== Texto proporcionado ==
>>>

Esta semana a muchos marinos les ha pillado el caos de Ever Given. Tienen relativa suerte. Hay a quien le pilló la Guerra de los Seis Días.
El 5 de junio de 1967, tras días en los que la tensión entre Israel y Egipto no había hecho más que escalar, un total de quince barcos mercantes provenientes de ocho países distintos decidieron no hacer como otros compañeros, que optaron por la costosa y lenta ruta del Cabo de Buena Esperanza, y se lanzaron al Canal de Suez.
Israel capturó la península del Sinaí, a las puertas de la ruta. Egipto decidió nacionalizar el canal y tiró a la arteria cuantiosas toneladas que bloqueasen el tránsito: un centenar de secciones de puentes, chatarra náutica y hasta 750.000 artefactos explosivos. A los barcos les dio tiempo de refugiarse en el Gran Lago Amargo, el primero y más grande de los tres que hay en este estrecho fluvial de 190 kilómetros.
Según The New York Times, los tripulantes de aquellas naves "se apiñaban en el medio del lago como un vagón esperando un ataque indio”. Podían ver cómo ambos ejércitos se disparaban y lanzaban cohetes por encima de sus cabezas.
El día 10 de junio fue, oficialmente, el último día de la contienda. Pero la apertura del canal y el fin de las hostilidades estarían aún lejos. En septiembre, mientras ambos estados firmaban en Sudán la resolución de Jartum, tropas egipcias, británicas, americanas y francesas estaban aún enfangadas en las tareas de limpieza de los escombros y minas lanzadas, que les llevaría más de un año. Con todo, que el camino estuviese despejado no quería decir que el país árabe fuese a reabrir el tránsito. Hoy la respuesta diplomática seguramente habría sido distinta, pero entonces lo que se hizo fue obligar a aquellos barcos a permanecer quietos hasta nuevo aviso.

<<<

== Información proporcionada ==
>>>

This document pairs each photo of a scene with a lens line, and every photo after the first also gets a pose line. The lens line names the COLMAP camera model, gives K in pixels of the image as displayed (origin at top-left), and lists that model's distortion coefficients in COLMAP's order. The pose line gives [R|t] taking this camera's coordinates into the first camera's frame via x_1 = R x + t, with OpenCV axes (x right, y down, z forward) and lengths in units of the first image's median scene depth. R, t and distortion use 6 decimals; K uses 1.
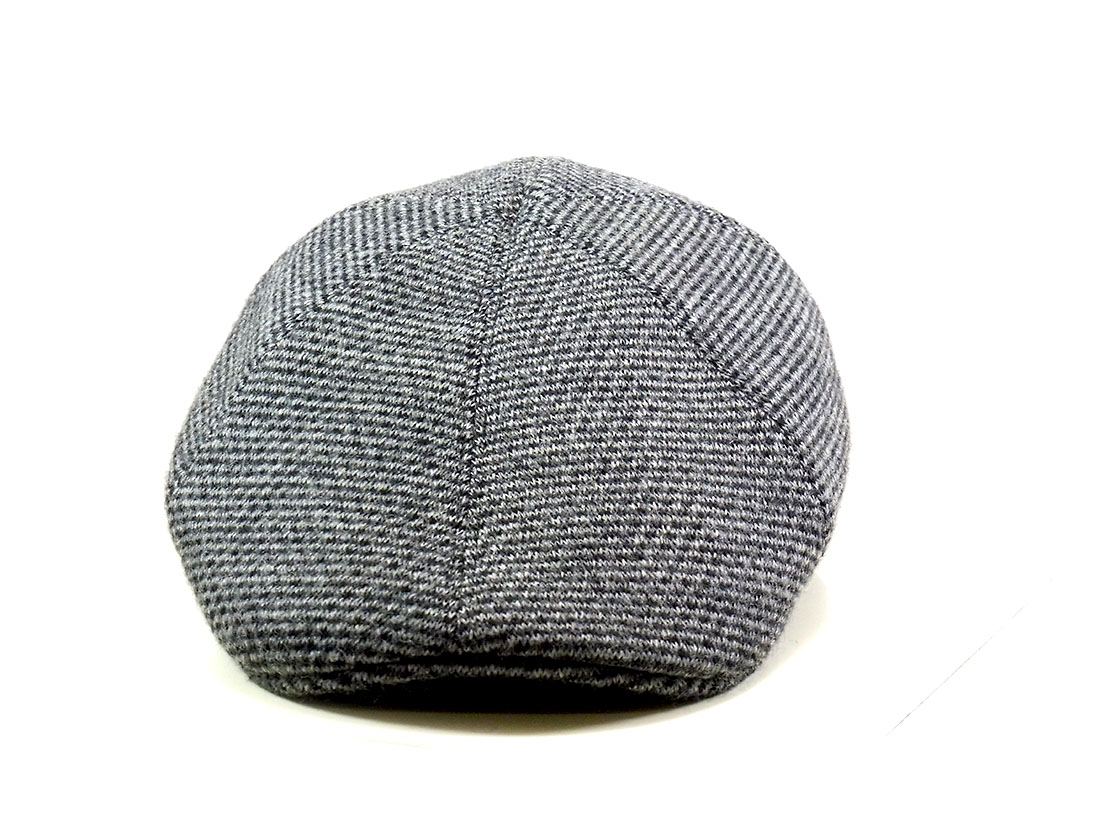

<<<
>>>

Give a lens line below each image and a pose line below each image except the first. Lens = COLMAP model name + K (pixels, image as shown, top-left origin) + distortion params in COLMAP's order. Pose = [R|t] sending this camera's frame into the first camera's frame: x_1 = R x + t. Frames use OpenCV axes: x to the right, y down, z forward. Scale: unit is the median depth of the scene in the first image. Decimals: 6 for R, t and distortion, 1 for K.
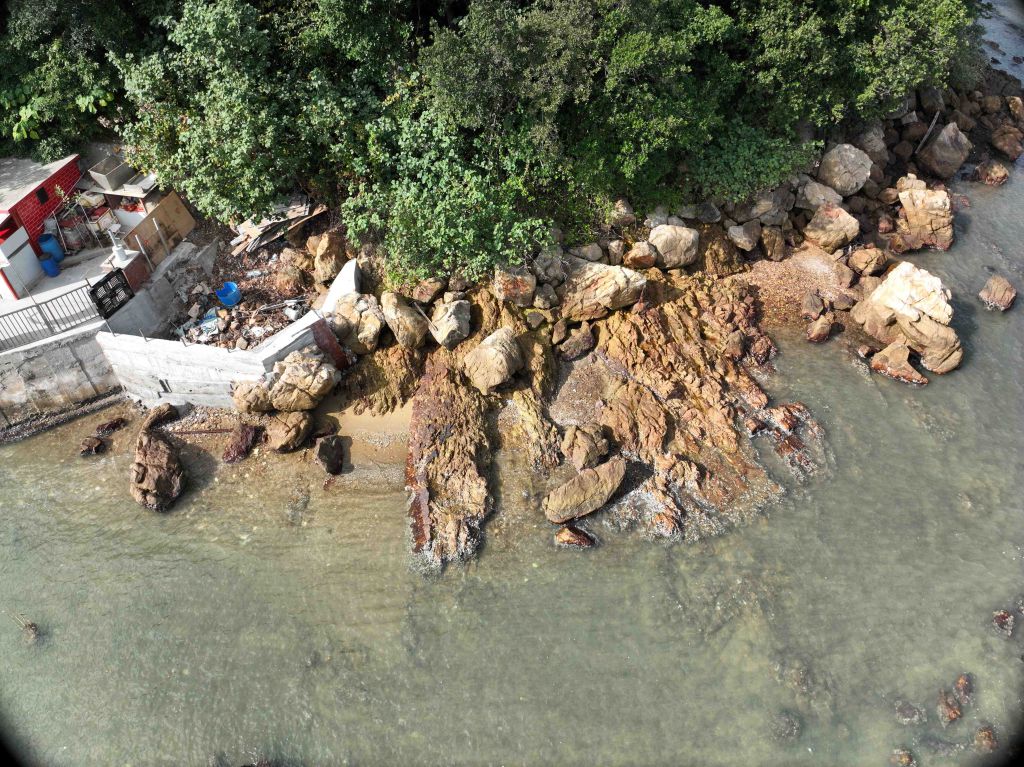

<<<

Retoma el texto sobre los barcos mercantes atrapados en el Canal de Suez en 1967 y continúalo a partir de su última oración.

== Respuesta a la tarea ==
Haciendo de lo excepcional una rutina: la organización de una comunidad
Entrevistado por varios medios y como fuente del libro Varados en la Guerra de los Seis Días, de la escritora Cath Senker, el capitán Miroslaw Proskurnicki, del barco polaco Yakarta, ha contado alguna vez cómo vivieron aquellos primeros momentos: “El primer mes fue como unas vacaciones. El segundo mes fue muy duro. Al final del tercer mes, la situación era terrible”. Las compañías de aquellos navíos les pedían que mantuviesen a punto toda la ingeniería por si tenían que zarpar en cualquier momento, pero poco a poco se percataron de que no sería así.
Con el tiempo, la familiaridad, las decisiones a largo plazo y la falta de objetivos en el horizonte. En octubre de 1967 los oficiales y tripulaciones de los barcos se reunieron en el Melampus para fundar la Asociación del Gran Lago Amargo. Regularían sus condiciones de vida, el mercado informal que había empezado a proliferar y planearían actividades para pasar el trago juntos. El tiempo ha demostrado que los de la AGLA diseñaron su propio escudo y produjeron distritos sellos que Egipto tuvo a bien de reconocer de forma legal en lo que durase la contienda. El servicio de correos es un privilegio relegado únicamente a las naciones, con lo que muchos historiadores consideran esta anomalía organizativa como una micronación. Puedes ver una amplia selección de los sellos de la asociación aquí.
Se les conocía como la Flota Amarilla. Cientos, tal vez miles de personas a las que se podía atisbar en las cubiertas de los barcos que ya se empezaban a recubrir de arena del desierto. Al principio navegaban por el lago para mantener saneados los motores, pero con el tiempo les fue venciendo la desidia. Les empezó a preocupar más con qué actividades de ocio iban a llenar sus días, y no fueron pocas.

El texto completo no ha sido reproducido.